# Sata 3GB/s VS Sata 1.5GB/s



## Swamp Monster (Dec 27, 2010)

Well, I noticed that I have forgot to set my Sata2 HDD's jumper back to orginal 3GB/s speed, when I bought new PC. 2 years have passed with reduced HDD speed.

HDD in specs.
Question is: Is it safe to set the jumper to desired position now, or I have to reformat HDD? Anything else I should know? What about Power Up In Standby mode?


----------



## DonInKansas (Dec 27, 2010)

Swapping the jumper won't mess with anything on the hard drive itself.  Just make sure the computer is off first


----------



## Swamp Monster (Dec 27, 2010)

Of course, thanks. Should I just take jumper off or set it to PUIS?


----------



## DonInKansas (Dec 27, 2010)

I'd just pull it.

http://wdc.custhelp.com/cgi-bin/wdc...HQ9anVtcGVy&p_li=&p_topview=1#satadesktopjump


----------



## newtekie1 (Dec 27, 2010)

Swamp Monster said:


> Well, I noticed that I have forgot to set my Sata2 HDD's jumper back to orginal 3GB/s speed, when I bought new PC. 2 years have passed with reduced HDD speed.
> 
> HDD in specs.
> Question is: Is it safe to set the jumper to desired position now, or I have to reformat HDD? Anything else I should know? What about Power Up In Standby mode?



You can remove it if you want without reformatting or anything, in fact the computer shouldn't even know the difference.  But there will be no performance difference.


----------



## kenkickr (Dec 27, 2010)

newtekie1 said:


> It won't make a difference.



Ditto.  We did test at my work with the Seagate 7200.10 series drives that had the jumper for SATAI(1.5Gb) compatibility.  After several tests we concluded there was no difference in speed.  

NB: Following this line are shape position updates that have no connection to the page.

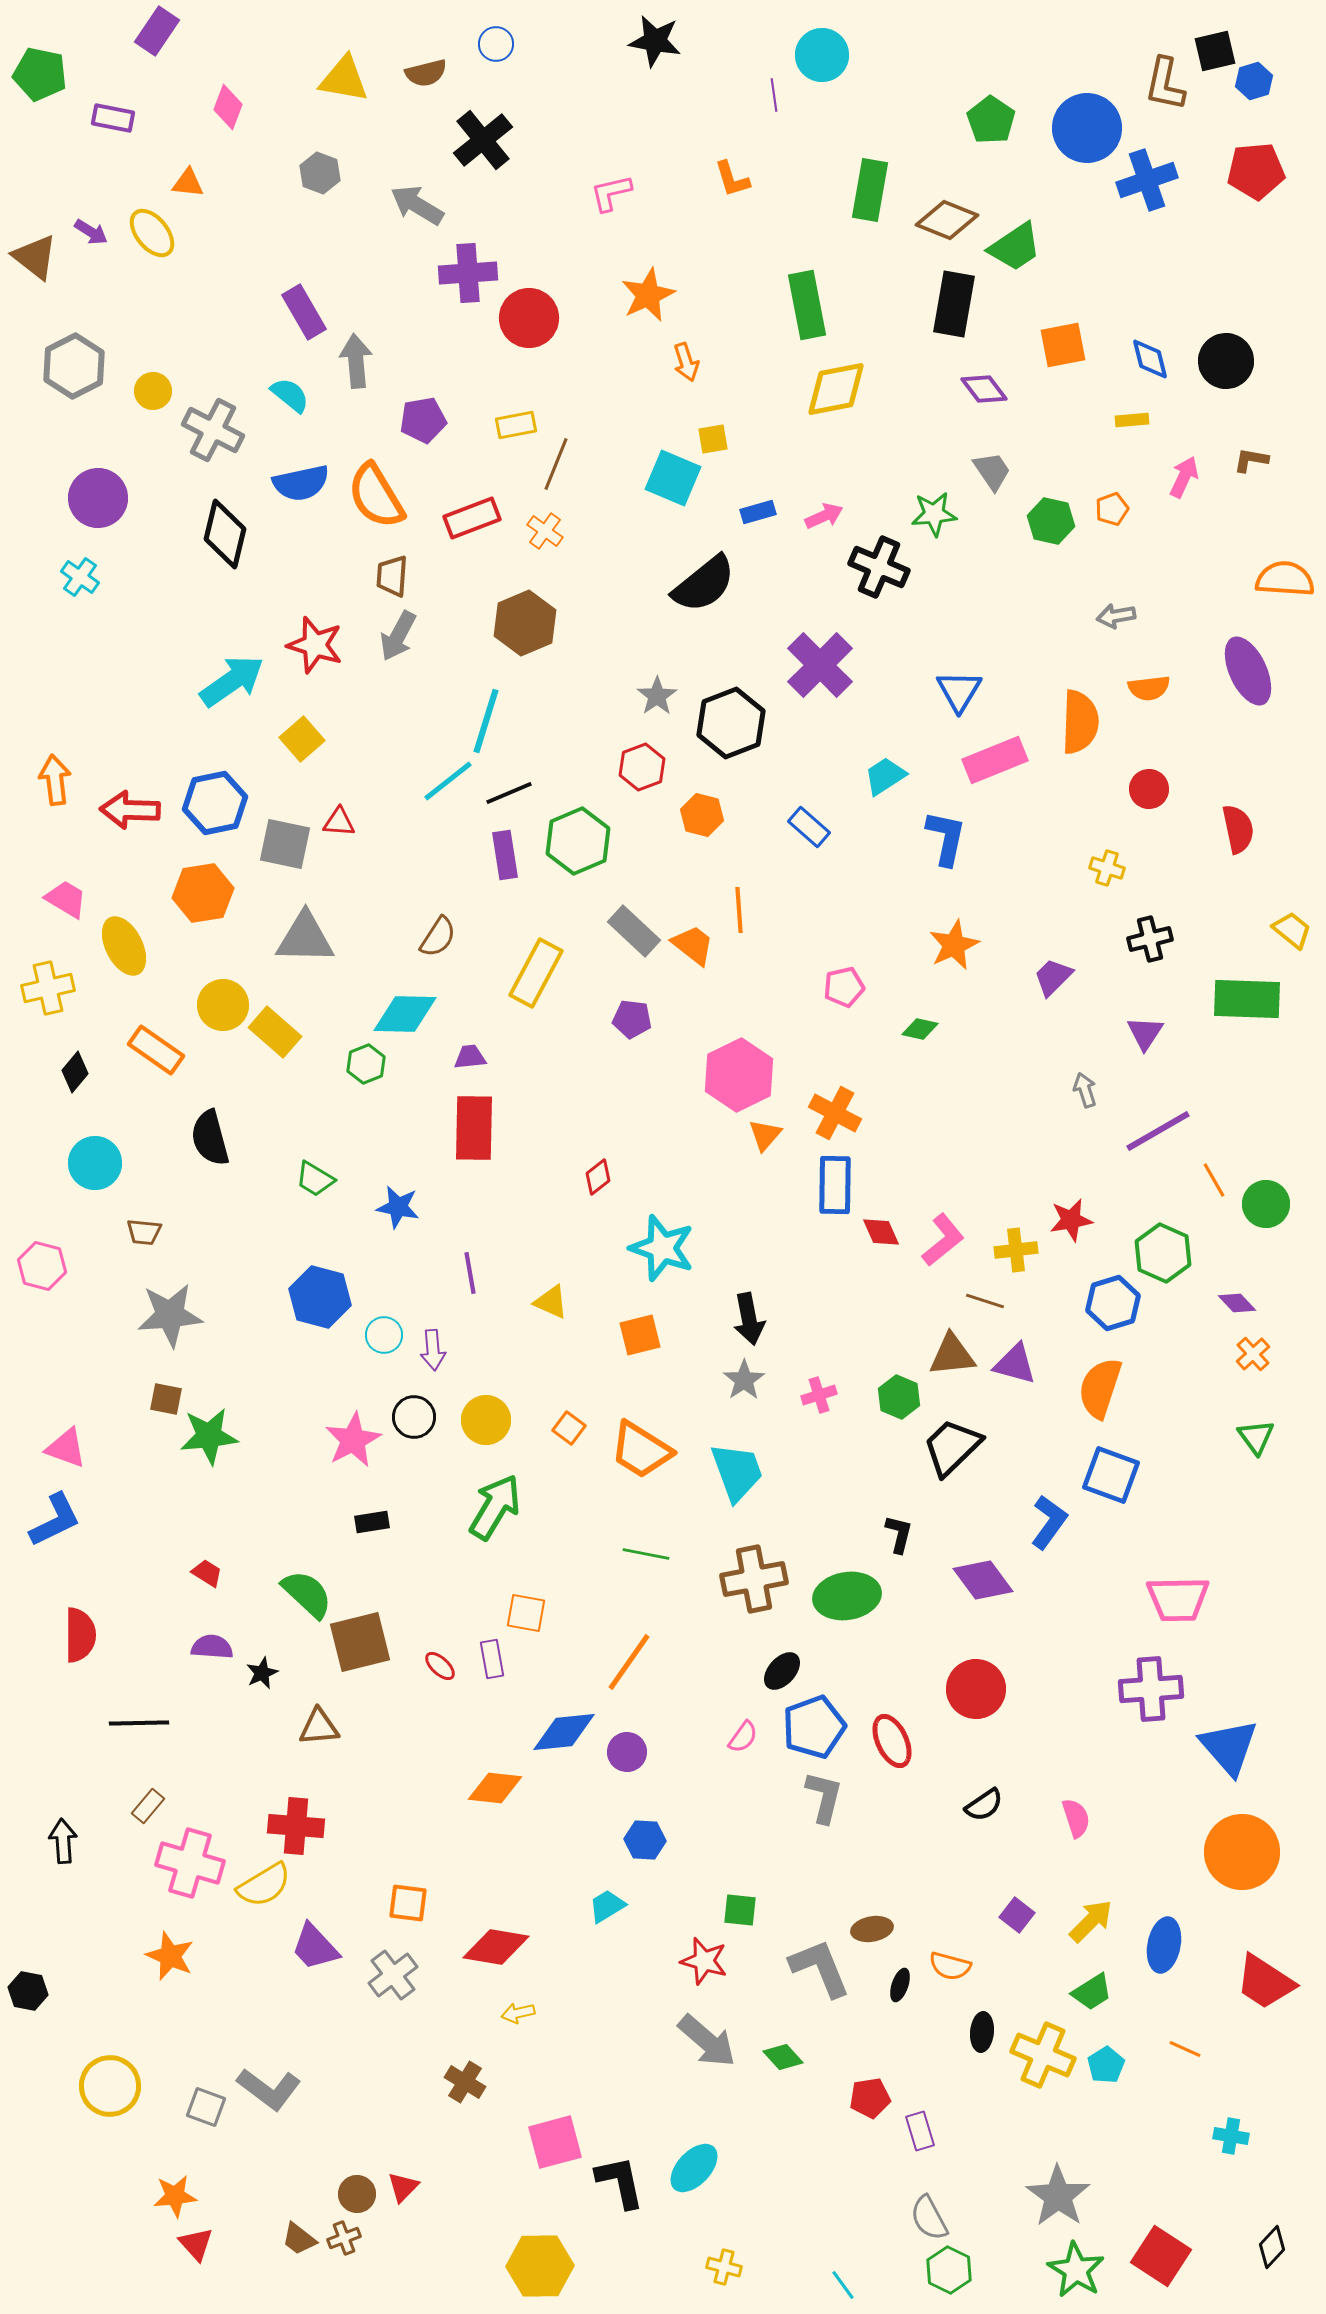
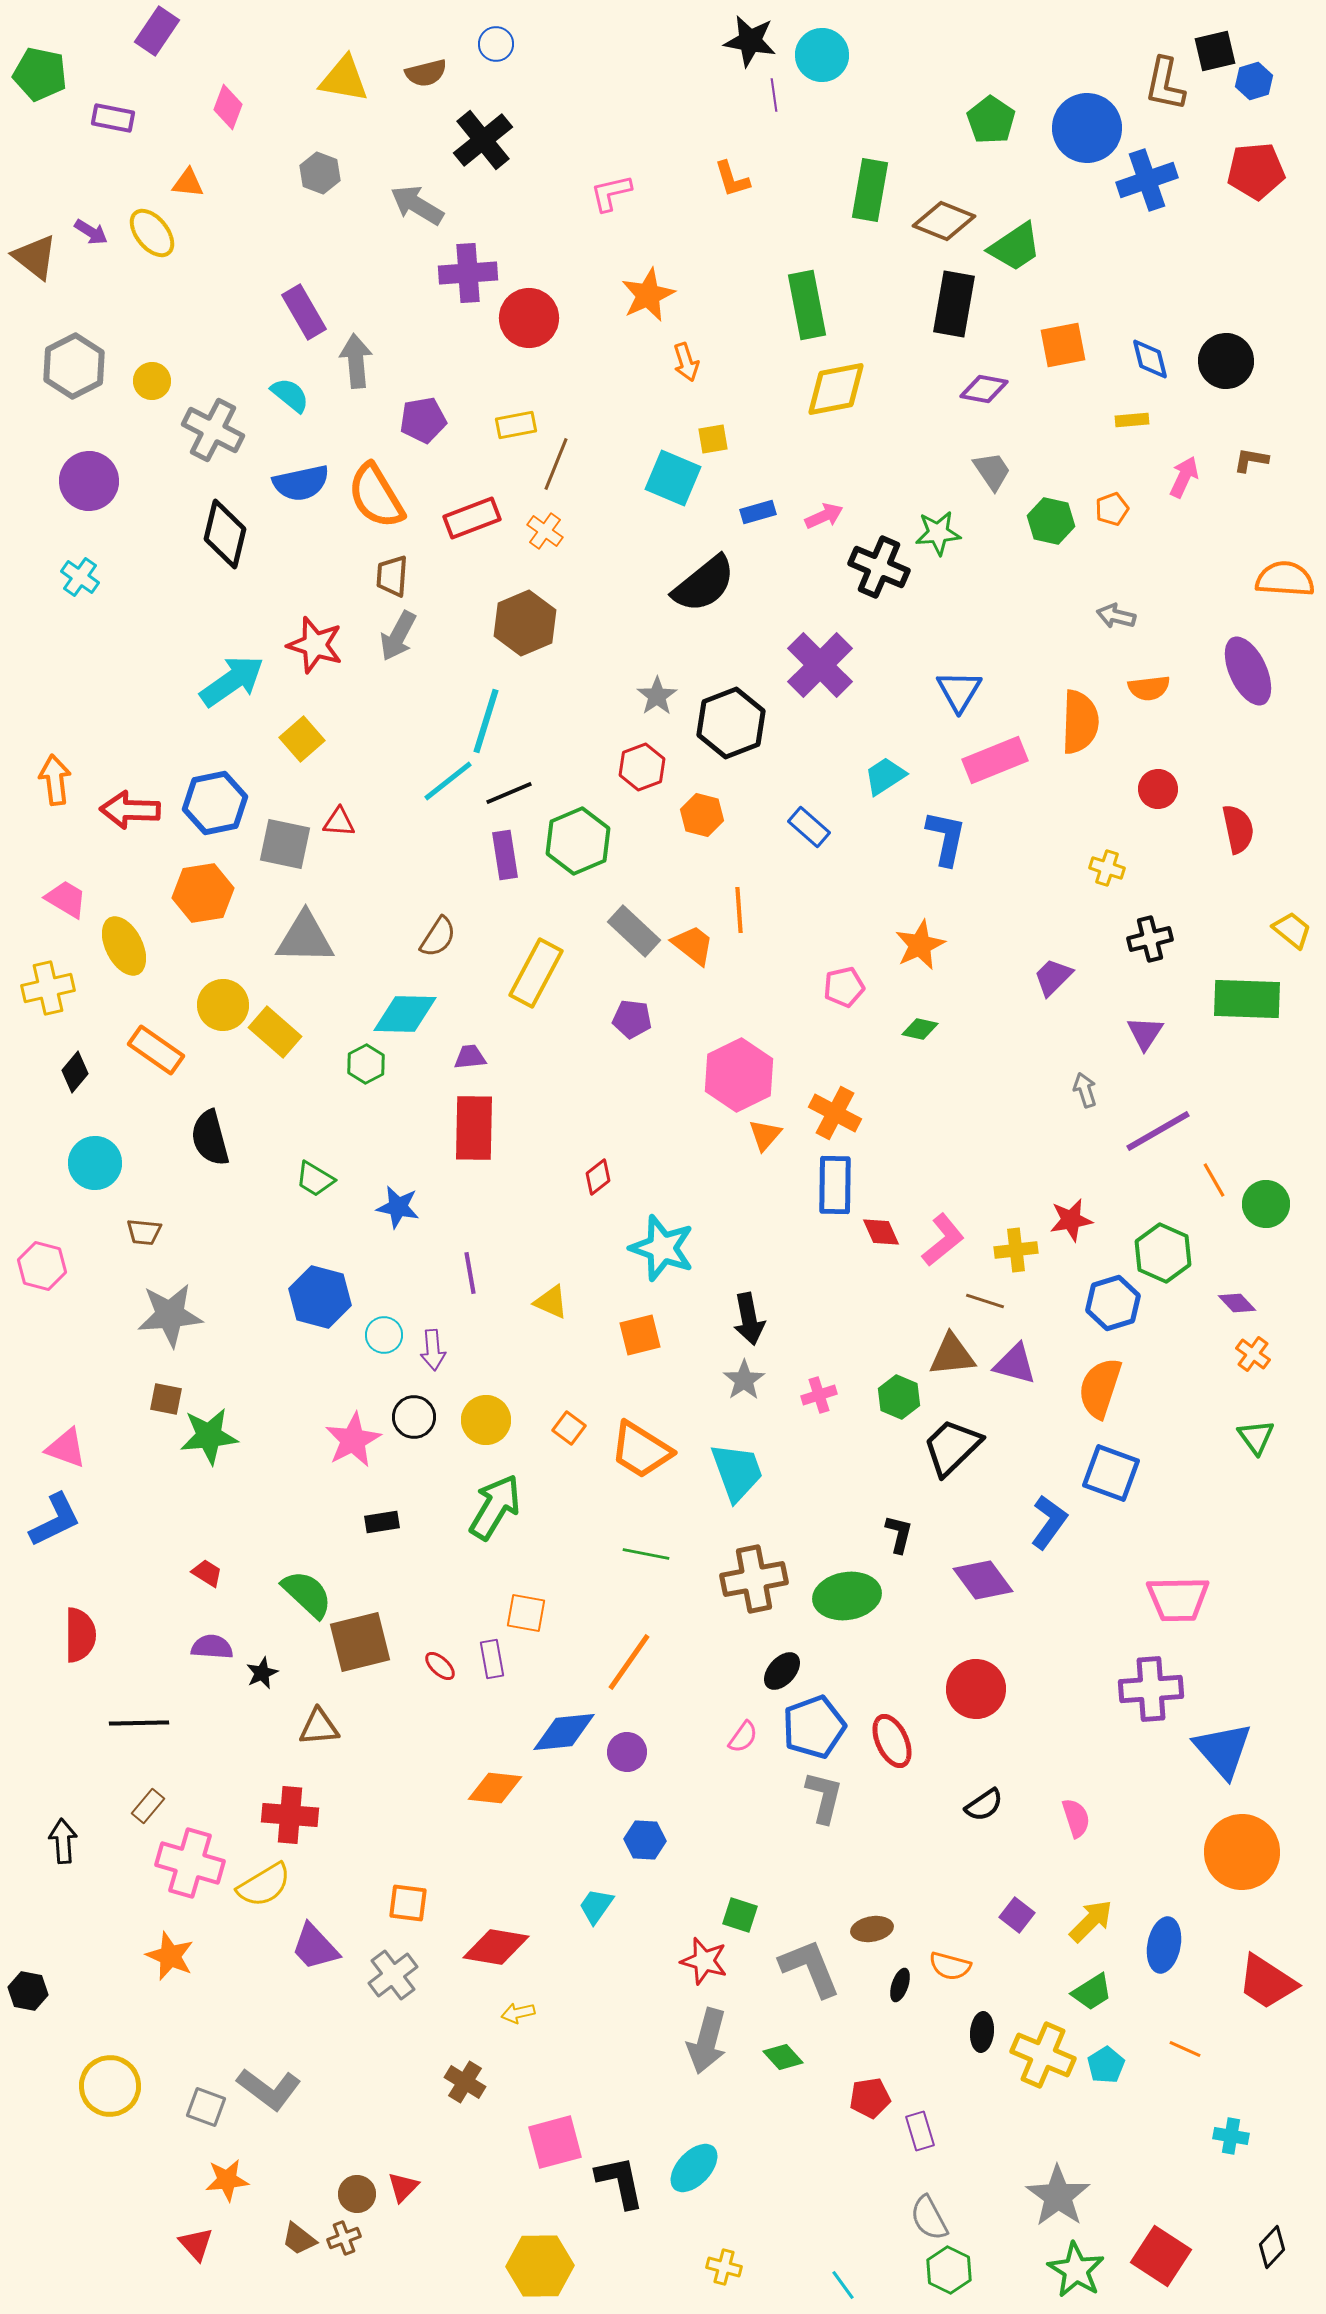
black star at (655, 41): moved 95 px right
brown diamond at (947, 220): moved 3 px left, 1 px down
purple diamond at (984, 389): rotated 42 degrees counterclockwise
yellow circle at (153, 391): moved 1 px left, 10 px up
purple circle at (98, 498): moved 9 px left, 17 px up
green star at (934, 514): moved 4 px right, 19 px down
gray arrow at (1116, 616): rotated 24 degrees clockwise
red circle at (1149, 789): moved 9 px right
orange star at (954, 945): moved 34 px left
green hexagon at (366, 1064): rotated 6 degrees counterclockwise
orange cross at (1253, 1354): rotated 12 degrees counterclockwise
blue square at (1111, 1475): moved 2 px up
black rectangle at (372, 1522): moved 10 px right
blue triangle at (1229, 1747): moved 6 px left, 3 px down
red cross at (296, 1826): moved 6 px left, 11 px up
cyan trapezoid at (607, 1906): moved 11 px left; rotated 24 degrees counterclockwise
green square at (740, 1910): moved 5 px down; rotated 12 degrees clockwise
gray L-shape at (820, 1968): moved 10 px left
red trapezoid at (1265, 1982): moved 2 px right
gray arrow at (707, 2041): rotated 64 degrees clockwise
orange star at (175, 2196): moved 52 px right, 16 px up
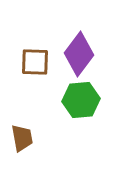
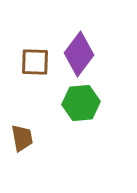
green hexagon: moved 3 px down
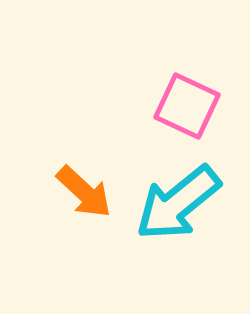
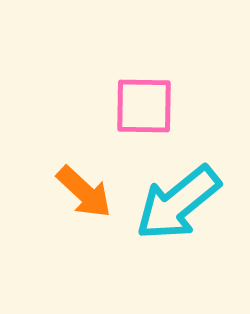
pink square: moved 43 px left; rotated 24 degrees counterclockwise
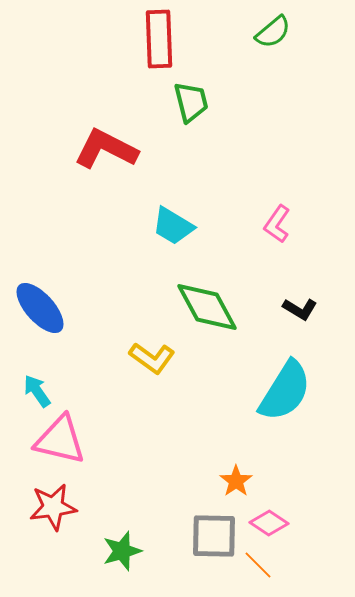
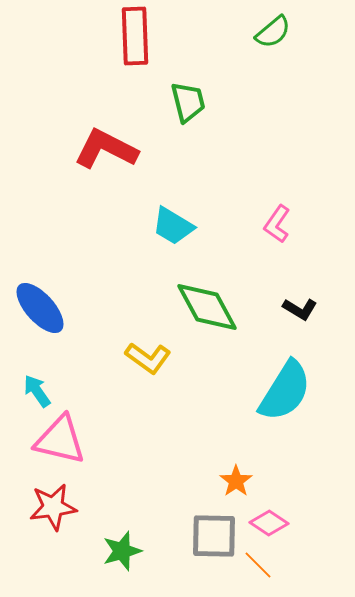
red rectangle: moved 24 px left, 3 px up
green trapezoid: moved 3 px left
yellow L-shape: moved 4 px left
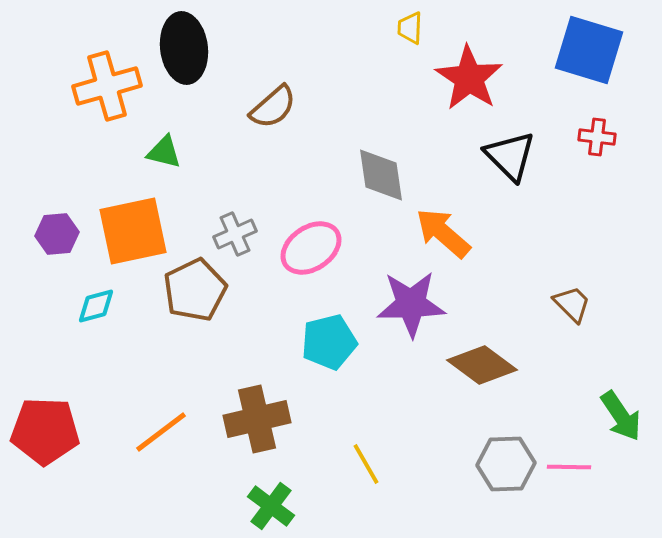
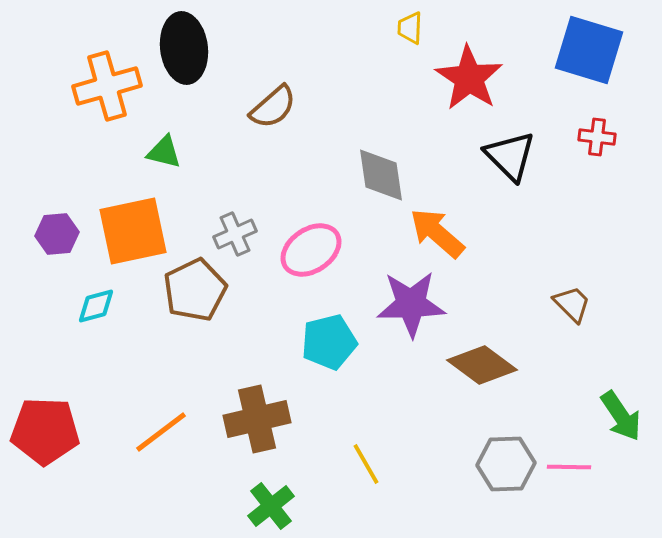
orange arrow: moved 6 px left
pink ellipse: moved 2 px down
green cross: rotated 15 degrees clockwise
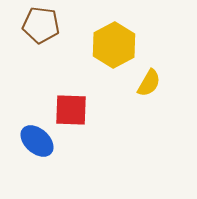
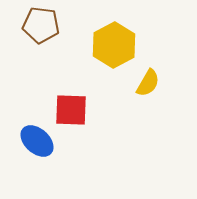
yellow semicircle: moved 1 px left
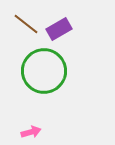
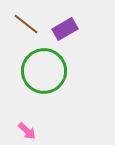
purple rectangle: moved 6 px right
pink arrow: moved 4 px left, 1 px up; rotated 60 degrees clockwise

What I thought SATAII really brought to the table that the jumper removed my allow is NCQ(Native Command Queing) w/ AHCI enabled.


----------



## Swamp Monster (Dec 28, 2010)

I just pulled it out. at least if NCQ was not working, then it should be working now.
Thank you all for replies.


----------



## hat (Dec 28, 2010)

In terms of speed, SATA 1.5 may limit your throughput slightly when you hit really high burst rates over 200MB/s... but as others have said, it shouldn't make a difference in the real world.


----------